As AI computing demands surge and supply-demand tensions in memory chips intensify, Compute Express Link (CXL) technology is transitioning from a niche field to an industry focal point. Following HBM, this domain has become the new competitive frontier in memory, with Samsung Electronics, SK Hynix, and Micron Technology increasing their investments, while Google and Nvidia are validating the technology through adoption.

Samsung recently presented a paper at an IEEE academic conference disclosing significant progress in its CXL memory system, "Pangea v2." According to reports, this system achieves a 10.2-fold improvement in data transfer performance compared to traditional interconnects like RDMA, while reducing long-standing bottlenecks in conventional memory architectures by up to 96%. This is seen as a major technical breakthrough in the CXL field.

On the demand side, major tech companies are providing real-world validation. Google has reportedly begun deploying CXL in its data centers and is installing controllers to manage data flow between CPUs and large external memory pools. Meanwhile, Nvidia plans to support the CXL 3.1 standard in its upcoming Vera CPU, scheduled for release later this year. This move is viewed by the industry as the largest real-world test of CXL to date.

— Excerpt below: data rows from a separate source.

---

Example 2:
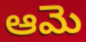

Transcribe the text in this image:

ఆమె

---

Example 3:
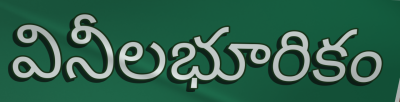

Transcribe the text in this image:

వినీలభూరికం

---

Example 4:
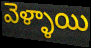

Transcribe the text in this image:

వెళ్ళాయి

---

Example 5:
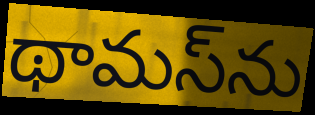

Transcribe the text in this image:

థామస్‌ను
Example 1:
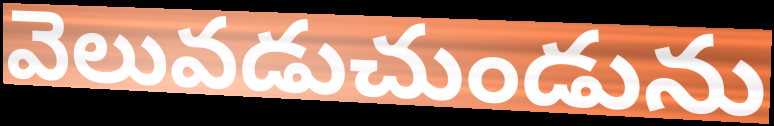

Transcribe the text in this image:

వెలువడుచుండును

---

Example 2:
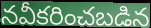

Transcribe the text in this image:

నవీకరించబడిన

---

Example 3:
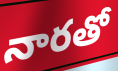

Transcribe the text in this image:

నారతో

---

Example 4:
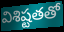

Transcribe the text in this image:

విశిష్టతతో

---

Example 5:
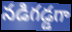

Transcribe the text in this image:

నడిగడ్డగా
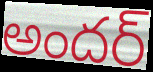
అందర్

Despite growing industry enthusiasm, the widespread commercial adoption of CXL faces a significant hurdle. The technology requires that all CPUs, GPUs, memory, and networking equipment within a data center support the same standard. The complexity of achieving cross-industry ecosystem coordination is the most formidable barrier to its普及.

Samsung's "Pangea v2" system represents the company's latest achievement in CXL technology. Based on the CXL 2.0 standard, the system integrates 22 CXL DRAM modules into a single shared memory pool, supporting access for multiple servers to up to 5.5TB of memory capacity. Samsung collaborated with Marvell and Liquid AI on the development. The system's data transfer capability shows a 10.2x improvement over traditional RDMA solutions, with a 96% reduction in bottlenecks. With the CXL standard now at version 3.2, Samsung plans to release "Pangea v3" based on the latest specifications by 2026.

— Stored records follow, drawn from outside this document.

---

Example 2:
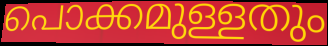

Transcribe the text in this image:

പൊക്കമുള്ളതും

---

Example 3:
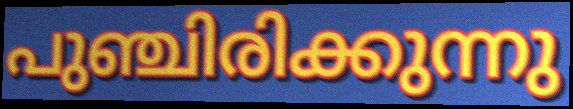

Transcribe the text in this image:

പുഞ്ചിരിക്കുന്നു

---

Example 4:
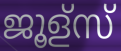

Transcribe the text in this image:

ജൂള്സ്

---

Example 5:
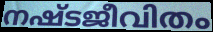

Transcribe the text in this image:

നഷ്ടജീവിതം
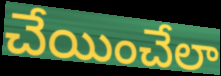
చేయించేలా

Competition in the CXL arena is intensifying. SK Hynix is also accelerating its CXL R&D, having launched its first CXL DRAM in 2022 and a CXL 2.0 compatible product in 2023. Its CMM-DDR5 96GB memory solution completed customer certification in 2025. The company aims to maintain a technological lead with its second-generation product supporting CXL 3.0. Micron Technology entered the market in 2024 with its own CXL memory module. The consecutive moves by these three major memory manufacturers signal that the competitive landscape for CXL is taking shape.

The core driver behind the market's interest in CXL is its potential to solve the chronic issue of low memory utilization in AI servers. In current architectures, each GPU and CPU relies on dedicated memory, often resulting in utilization rates of only 20-30% during normal operation. CXL allows multiple GPUs and CPUs to dynamically share a unified memory pool, significantly improving resource usage efficiency. Google is reportedly already deploying CXL in production and evaluating deeper integration of external memory pools to accelerate processor access. The large-scale market introduction of Nvidia's Vera CPU will be a critical test of whether CXL can evolve from experimental projects into a reliable industry-wide solution.

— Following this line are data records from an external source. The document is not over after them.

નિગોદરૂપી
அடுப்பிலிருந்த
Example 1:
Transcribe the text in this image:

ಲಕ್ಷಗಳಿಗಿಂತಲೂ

However, the path to mass adoption is fraught with ecosystem challenges. An analyst noted that for CXL to function effectively, full compatibility is required across CPUs, GPUs, memory, and software, a feat few companies can orchestrate. Historically, server chips from AMD and Intel with CXL support have seen limited commercial success. Even with Google's deployment, many engineers believe current CXL technology does not yet fully meet all the requirements of large cloud service providers. The process from new CXL specification finalization to market-ready products involves lengthy redesigns and compatibility testing across the chip, component, memory, and server manufacturing sectors. This extensive industry-wide coordination presents a significant real-world barrier. The deployment of Nvidia's Vera CPU later this year is expected to provide the most valuable indicator yet of CXL's commercial viability.